Collected data
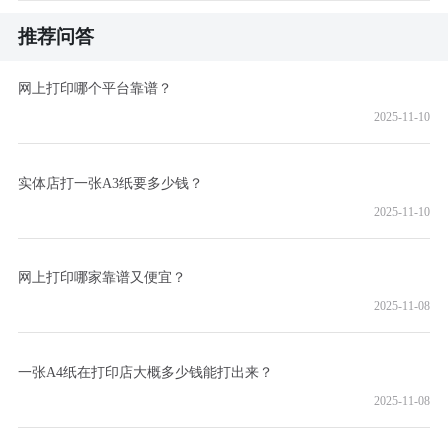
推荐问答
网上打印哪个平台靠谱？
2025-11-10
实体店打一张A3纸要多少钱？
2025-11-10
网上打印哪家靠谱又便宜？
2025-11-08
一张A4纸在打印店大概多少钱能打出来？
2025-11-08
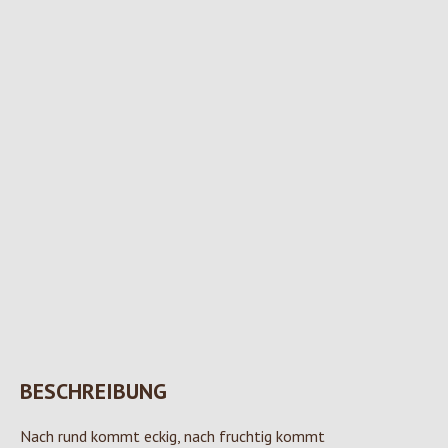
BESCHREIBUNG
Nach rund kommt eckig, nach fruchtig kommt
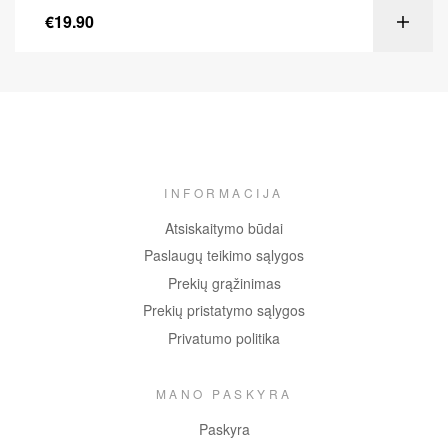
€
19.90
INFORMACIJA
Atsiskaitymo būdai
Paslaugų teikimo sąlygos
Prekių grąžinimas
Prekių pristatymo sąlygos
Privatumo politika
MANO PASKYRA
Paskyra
---
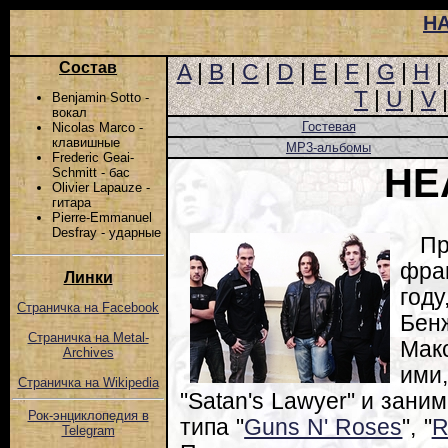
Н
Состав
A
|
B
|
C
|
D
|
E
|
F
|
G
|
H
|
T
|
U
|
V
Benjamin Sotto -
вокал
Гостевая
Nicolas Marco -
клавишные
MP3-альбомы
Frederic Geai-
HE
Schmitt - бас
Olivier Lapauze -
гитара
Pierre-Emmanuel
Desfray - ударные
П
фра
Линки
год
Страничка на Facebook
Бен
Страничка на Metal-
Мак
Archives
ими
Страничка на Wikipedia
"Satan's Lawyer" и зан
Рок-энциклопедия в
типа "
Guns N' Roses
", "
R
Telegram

Task >>
Wherever the word "sąlygos" appears in the records above, copy that line.

Answer section >>
Paslaugų teikimo sąlygos
Prekių pristatymo sąlygos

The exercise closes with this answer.